A Face Plate For Decibel Monitor

The aircraft decibel monitoring project I am building has as its central component a printed circuit board (“PCB”) made by PCB Artists called I2C Decibel Sound Level Meter Module (“Decibel Monitor”). (I2C stands for the electronic circuitry protocol Inter-Integrated Circuit (pronounced as “eye-squared-see” or “eye-two-see”).)

I2C Decibel Sound Level Meter Module

Since the Decibel Monitor uses I2C, it’s a cinch to connect it to a Raspberry Pi single board computer. The Decibel Monitor uses a mems (micro-electromechanical systems) microphone just like your phone uses. Look at the board above and you will see a small metallic component in the center of the board: that is a mems microphone. A mems microphone is a small metal shell that solders onto a circuit board and has a small hole in its base that allows sound waves to enter the shell’s chamber and be measured. It’s like a limpet that attaches to a circuit board. The trick, however, is to have the hole so the sound waves can enter the component.

mems microphone circuit board component

The Decibel Monitor’s board needs to be mounted so the small hole from the mems microphone and the adjacent small hole through the circuit board faces the outside allowing sound waves to enter the chamber to be measured.

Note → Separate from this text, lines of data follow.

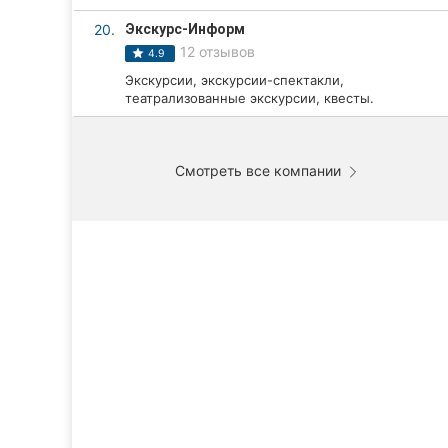
20.
Экскурс-Информ
12 отзывов
4.9
Экскурсии, экскурсии-спектакли,
театрализованные экскурсии, квесты.
Смотреть все компании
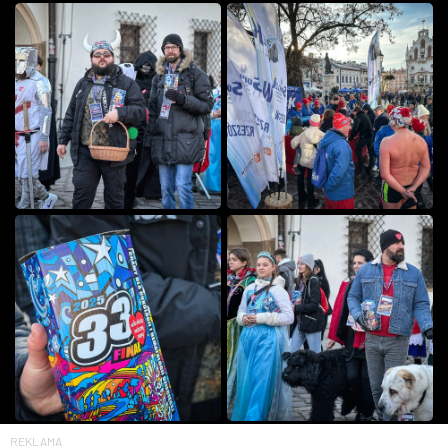
REKLAMA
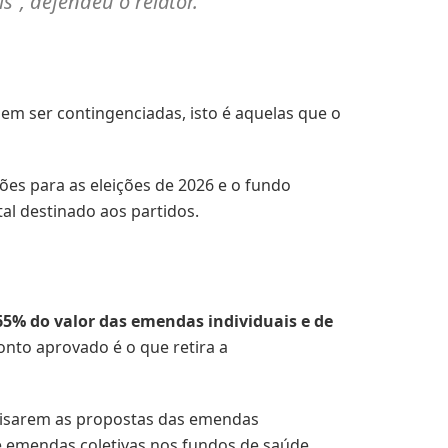
”, defendeu o relator.
em ser contingenciadas, isto é aquelas que o
ões para as eleições de 2026 e o fundo
al destinado aos partidos.
5% do valor das emendas individuais e de
nto aprovado é o que retira a
alisarem as propostas das emendas
de emendas coletivas nos fundos de saúde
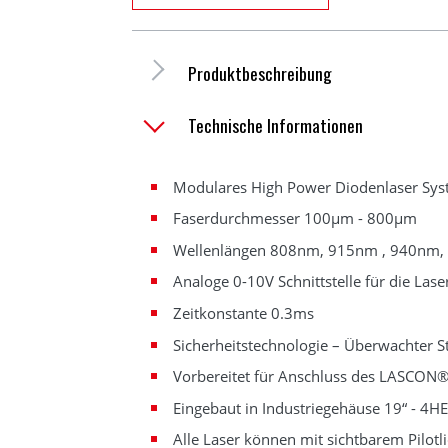
Produktbeschreibung
Technische Informationen
Modulares High Power Diodenlaser Sys
Faserdurchmesser 100µm - 800µm
Wellenlängen 808nm, 915nm , 940nm, 
Analoge 0-10V Schnittstelle für die Lase
Zeitkonstante 0.3ms
Sicherheitstechnologie – Überwachter St
Vorbereitet für Anschluss des LASCON
Eingebaut in Industriegehäuse 19“ - 4HE
Alle Laser können mit sichtbarem Pilotl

The challenge is to construct an box able to withstand the outdoor elements that can protect the circuitry, secure the board against a wall while allowing the sounds to be captured.

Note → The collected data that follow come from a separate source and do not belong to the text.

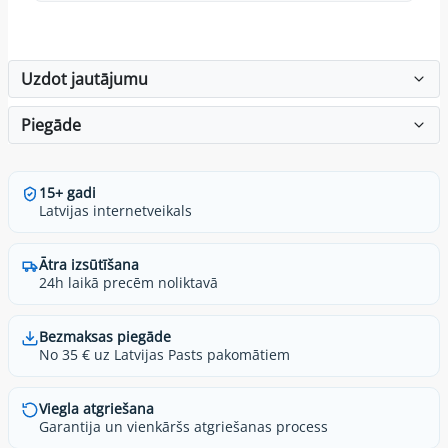
Uzdot jautājumu
Piegāde
15+ gadi
Latvijas internetveikals
Ātra izsūtīšana
24h laikā precēm noliktavā
Bezmaksas piegāde
No 35 € uz Latvijas Pasts pakomātiem
Viegla atgriešana
Garantija un vienkāršs atgriešanas process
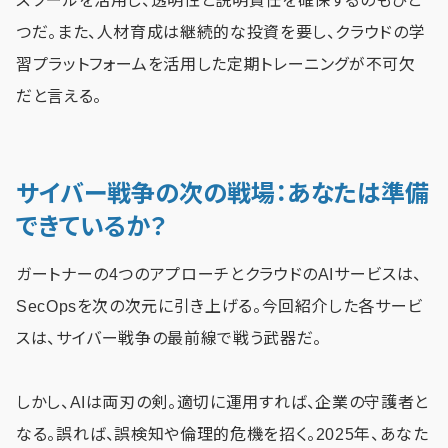
スツールを活用し、透明性と説明責任を確保するのもひと
つだ。また、人材育成は継続的な投資を要し、クラウドの学
習プラットフォームを活用した定期トレーニングが不可欠
だと言える。
サイバー戦争の次の戦場：あなたは準備
できているか？
ガートナーの4つのアプローチとクラウドのAIサービスは、
SecOpsを次の次元に引き上げる。今回紹介した各サービ
スは、サイバー戦争の最前線で戦う武器だ。
しかし、AIは両刃の剣。適切に運用すれば、企業の守護者と
なる。誤れば、誤検知や倫理的危機を招く。2025年、あなた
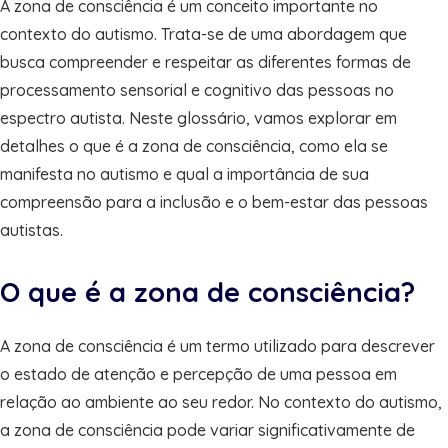
A zona de consciência é um conceito importante no
contexto do autismo. Trata-se de uma abordagem que
busca compreender e respeitar as diferentes formas de
processamento sensorial e cognitivo das pessoas no
espectro autista. Neste glossário, vamos explorar em
detalhes o que é a zona de consciência, como ela se
manifesta no autismo e qual a importância de sua
compreensão para a inclusão e o bem-estar das pessoas
autistas.
O que é a zona de consciência?
A zona de consciência é um termo utilizado para descrever
o estado de atenção e percepção de uma pessoa em
relação ao ambiente ao seu redor. No contexto do autismo,
a zona de consciência pode variar significativamente de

Mixing electronics and outdoor weather is a recipe for failure because Nature can be very harsh: heat, moisture, & bugs. I researched the AudioMoth Project which is an acoustic logger designed to work in remote locations and it started as a research project at the University of Southampton having as its goal: monitoring anthropogenic disturbances in the tropical forests of Belize, i.e. detecting poachers in nature reserves. I reviewed their forum to see how their outdoor cases held up and determined that their outdoor cases had long term problems… e.g., bugs invaded, the plastic membrane designed to protect the mems microphone failed.

I decided to build my own face plate and hoping that the bugs of the USA urban areas might not as invasive as Belize or Africa. To accomplish this, I utilized the open source software FreeCAD and designed a face plate that could be secured against the Decibel Monitor, provide a bit of water protection and a bit of insect protection. It’s a sandwich design: Decibel Monitor on the inside, box surface in the middle, and face plate on the outside. I have a recess designed in the faceplate to hold a stainless steel screen and allow for moisture to drip down through a “weep” hole.

Here’s the face plate I designed displayed in a 3D viewer below: you can move the object around with your mouse depressing a mouse key and then moving your mouse to cause the object twist and twirl:

I had the part printed in nylon by Sculpteo, a subsidiary of BASF. Here are the six print-outs I ordered: 2 – regular finish, 4 polished finished with one in green and one inblue color.

Here’s the face plate affixed to the weather resistant box that houses the Decibel Module.

NENRAD represents an effort I created to unite neighbors into considering the noise generated above our neighborhood from aircraft. The unit this module will connect to will be deployed in the next several weeks, I’m finalizing a circuit board, called a “uHAT”, to work with the Raspberry Pi Zero 2 W board that will connect everything together. More on that in a later topic.